Key takeaways
- The middle market—which comprises roughly 200,000 companies at the core of the U.S. economy—remains fundamentally sound, with strong revenue growth and rising investment appetite.
- Hiring looks set to moderate in some sectors, but improving productivity should act as an offset.
The U.S. middle market—in this context, referring to the roughly 200,000 companies in the U.S. that make between $10 million and $1 billion in revenue annually—is the lifeblood of the U.S. economy. For private alternative strategies, its health is critical—to the PE investors that own these companies, the private credit firms that lend to them and the real estate operators that lease to them. In our review of middle market fundamentals, we observe that this segment of the market is not only surviving the higher interest rate environment but also thriving.
Revenue for middle market firms grew by 12.9% in the year ending June 30, the strongest pace of growth since the beginning of our data set. This is even more impressive considering revenue growth has remained nearly constant since Q4 2021, a period during which CPI inflation declined from a yearly pace of 7% to 2.5% today. Said differently, strong revenue growth in the U.S. middle market has increasingly come from real unit sales growth rather than price increases. Compare this to the S&P 500 ex-Magnificent 7, which grew revenue at just a 4.5% pace over the past year, and it becomes clear where U.S. economic resilience has accrued.
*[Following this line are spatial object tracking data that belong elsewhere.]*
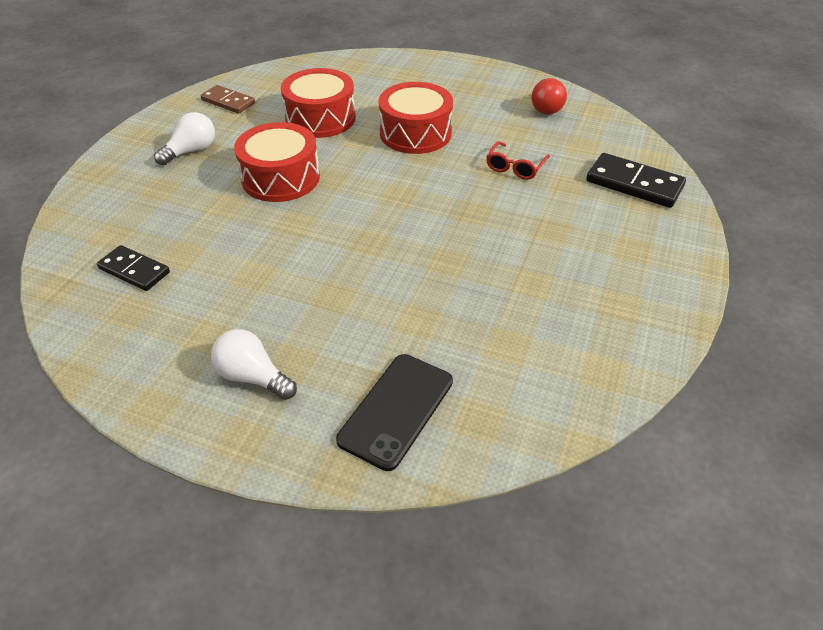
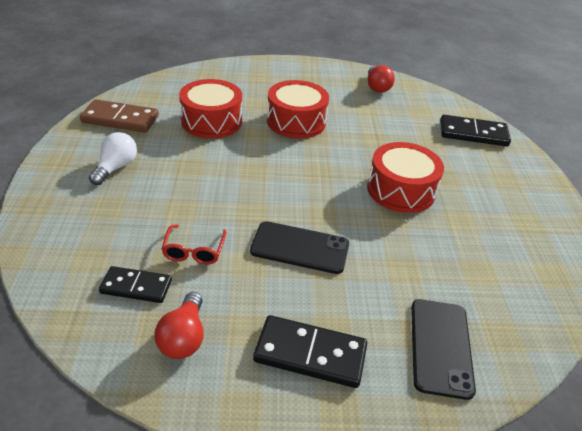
camera: 25 degrees left, 5 degrees down
brown domino [200,85,255,114] -> brown domino [80,99,159,133], size x1.50
white light bulb [211,329,297,400] -> black domino [253,315,367,388]
red drum [234,122,320,202] -> red drum moved to [367,142,444,213]
red glasses [486,141,550,180] -> red glasses moved to [161,224,227,264]
none -> red light bulb [155,292,204,359]
none -> black phone [250,221,349,274]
Financial strength has led to an appetite among middle market firms to invest. Nearly two-thirds of firms report plans to invest an incremental dollar of sales rather than save it, the highest number since the pandemic. Hiring remains solid but cautious; companies report robust hiring intentions, but the number of job openings for firms with 250–5,000 employees has fallen by almost 50% since its peak in late 2021, though layoffs are near-nonexistent. In all, more tepid hiring combined with rising capital investment has resulted in productivity growth of 2.6% (compared to the pre-COVID level of just 0.7%).
Executives at middle market firms are increasingly confident in the resilience of the U.S. economy. These firms reap an average of 80% of sales domestically but have been consistently bearish on the national economy. One survey shows confidence in the U.S. economy among middle market executives finally turning higher at midyear 2024 to a 30-month high, likely a reflection in part of expected Fed rate cuts.
Elevated rates undoubtedly remain a challenge, though their moderation since late spring has provided a much-needed boost for business sentiment. Core drivers of revenue growth for middle market companies—the U.S. consumer and capital investment by large corporations—remain intact. And middle market firms’ plans for capital investment and expansion signal a confidence in the future that will require significant capital from outside investors to finance.